LAST week the entire country had a chance to put its best foot forward as Manila played host to over 4,300 delegates attending the 45th Annual Meeting of the Board of Governors of the Asian Development Bank (ADB).
The last time the country organized a similar ADB event was in 2003. I don’t remember it generating as much excitement and activities as this recent ADB meet did.
Similarly, I put my best foot forward as well as I strove to cover the various press events, but promptly fell flat on my face—literally. I don’t know exactly know how it happened. One minute, Torrid (a media colleague) and I were strolling inside the media center, and a split-second later I was splayed on the floor, my entire mouth hitting the floor rather painfully, and my ego bruised as hell.
It happened so fast, and the only thought balloon I could come up with was “WTF?!?!” The second thought balloon was “Shet. Buti na lang walang gwapo.”
A little rewind here. Prior to this rather unforgettable ADB “event” (my own contribution to the entertainment of delegates), I arrived in a rush at the PICC, where the main activities were happening. I was running late for the first press briefing of the day, and I still had to get my delegate ID at the adjacent building.
By the time I was on my way to the first presser, I must’ve already looked like a baggage handler at the Naia. Aside from my regular handbag, which contains half of my house of course, I had an extra bag for my iPad and keyboard. The laptop bag also held a pair of flat sandals for the trip home, as I knew my feet in heels would not survive the long day. Then of course, there was the ADB swag bag as well which contained not only a booklet of event schedules, but little tokens of hospitality from the government as well as sponsors—a photo frame, a coaster made from capiz shell, ballpens, notebooks, a USB flash drive, to name a few.
So you can probably imagine how I had to wrestle with all that and try to look good as well in my business clothes and heels. I managed to survive the press briefing after walking a rather long distance to get to the venue (pant! pant!), then also the media luncheon after where the usual jokes flew among my fellow reporters across the dining table.
Going to the media center was the next challenge. Despite the various notices along the halls, the media center was still beyond our reach. We proceeded to ask a guard who seemed to have a general idea where it was—the third floor, he said—the same floor Torrid and I had been scouring. Duh.
Of course, when we finally found our way after some yellow-shirted ushers pointed us to the right direction, I decided that I wasn’t satisfied with just Torrid’s attention.

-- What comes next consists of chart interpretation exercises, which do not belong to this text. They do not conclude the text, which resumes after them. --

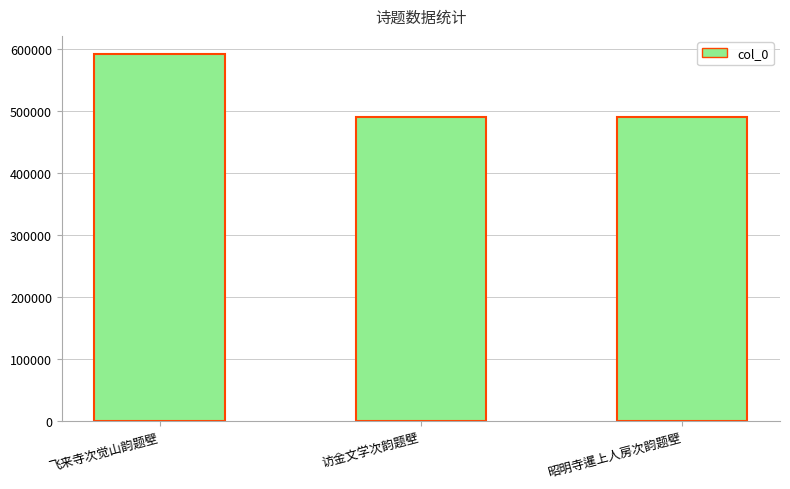

What is the difference between the maximum and minimum values?

101733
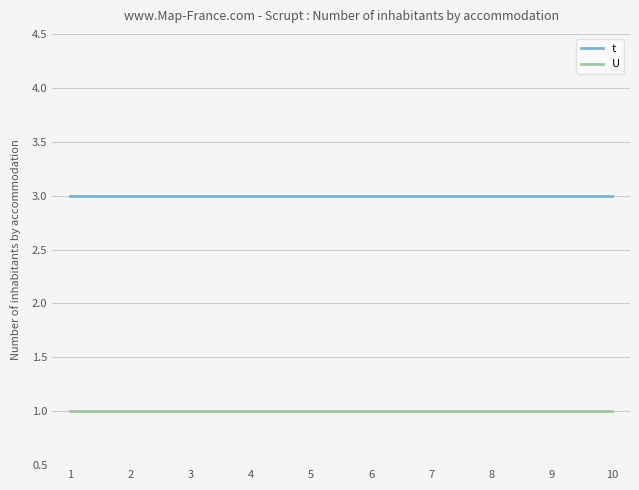

What is the lowest value of the t series?

3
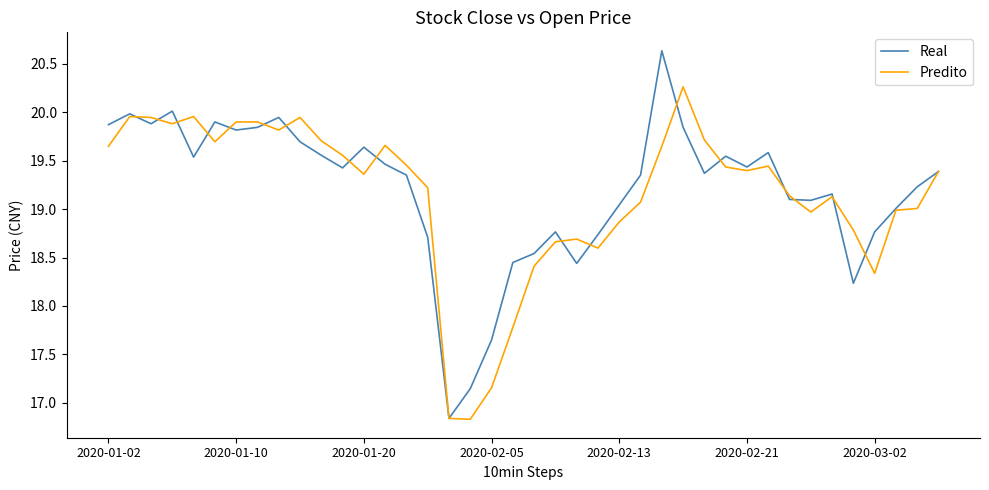

Which series has the largest range (max minus min)?

Real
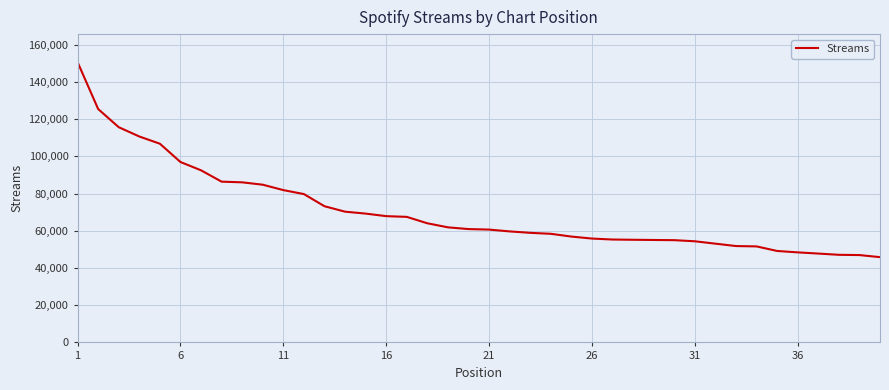

What is the difference between the maximum and minimum values?

104813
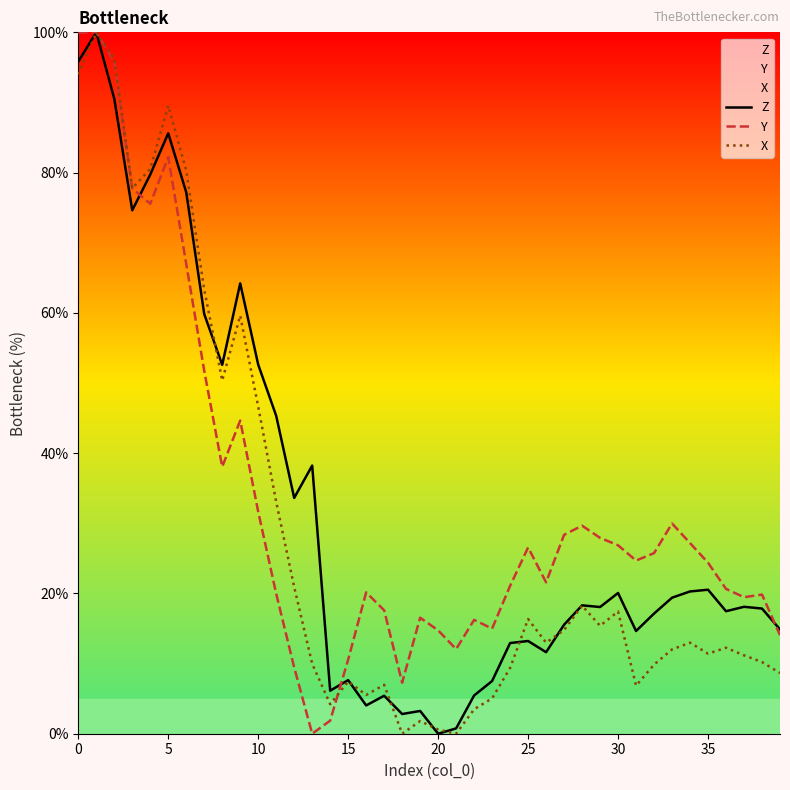

Reading left to right, transcribe all the data shown in this chart.

Z: 95.8	100.0	90.5	74.6	79.7	85.6	77.2	59.8	52.6	64.2	52.6	45.3	33.6	38.2	6.1	7.6	4.0	5.4	2.8	3.2	0.0	0.8	5.5	7.5	12.9	13.2	11.6	15.5	18.3	18.1	20.1	14.6	17.1	19.4	20.3	20.5	17.5	18.1	17.8	14.9
Y: 99.9	100.0	95.8	77.7	75.6	82.2	67.0	51.7	38.1	44.7	31.7	20.0	9.5	0.0	1.9	10.6	20.1	17.6	7.3	16.5	14.7	12.1	16.2	15.0	21.1	26.6	21.6	28.4	29.7	27.9	26.9	24.7	25.7	30.0	27.2	24.4	20.6	19.5	19.8	14.1
X: 94.0	100.0	96.3	77.8	80.5	89.5	80.3	63.3	50.4	59.6	46.6	33.1	20.9	10.0	4.2	7.5	5.5	7.0	0.0	1.8	0.6	0.0	3.5	5.0	9.4	16.3	13.0	14.8	18.3	15.4	17.4	6.9	9.9	12.0	13.0	11.4	12.3	11.2	10.2	8.7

I was greedy for my colleagues’ as well and promptly dived to the floor, trying to swim without water, and with my clothes on.
I can laugh about it now but seriously, those initial moments shook me up. And it seemed like I was on the floor forever, the people around too shocked as well to know what to do. There was just no way in hell I could do a Miriam Quiambao and immediately stand up flashing a wide Close-Up smile, because I was simply too weighed down by my three ginormous bags.

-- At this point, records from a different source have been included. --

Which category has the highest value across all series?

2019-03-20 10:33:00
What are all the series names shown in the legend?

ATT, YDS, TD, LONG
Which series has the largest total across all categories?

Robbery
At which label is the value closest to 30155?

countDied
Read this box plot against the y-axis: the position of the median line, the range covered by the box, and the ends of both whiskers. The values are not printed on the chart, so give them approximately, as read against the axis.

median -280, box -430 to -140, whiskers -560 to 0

Then I nervously giggled, amused at my predicament. Next thing I know, Torrid was helping me up, along with a waiter (I think), as the ADB media center folks expressed concern if I was okay. I asked some dude if I was bleeding, and he answered that I still looked like “a million bucks”. (Thank you, nameless ADB media person, for lifting my ego.)
My left arm hurt a little though, as I was assisted to a computer table where I plunked down by bags and sat still a bit shaken but with my wits finally about. With my left arm just hanging by my side, I proceeded to rush a few stories for my publications and my regular column, typing with only my right hand.
Of course, it happens to everyone, as a friend pointed out. It may not be as physical a tumble as what happened to me, but many of us do buckle under the weight of psychological stress, or our emotional baggage.
Problems involving our family, issues at work, or hiccups in our love life can trip us over. For a few, they can easily get up and dust themselves off with nary a dent to their self-esteem. For others, the spill can be more distressing—causing sleepless nights, loss of appetite, even depression.
When the latter happens, we must remember that we don’t have to work through the difficulties alone. I have found that in times of torment, there are quite a few people—close buddies or even family members—who are willing to help and assist us overcome our pain. All we need to do is reach out and accept their helping hand.
Sure, it may take a while to heal after one’s collapse, and the emotional scars will probably linger for a long time, but we have no choice but to get up and move forward. Doing otherwise condemns us to a bitter life full of resentments and grief-stricken misery, the capacity for any sort of happiness ultimately cut down.
No one wants to be around toxic people like that. And if we have any care at all about our mental or psychological health, rising after a terrible fall is the only antidote to any distress.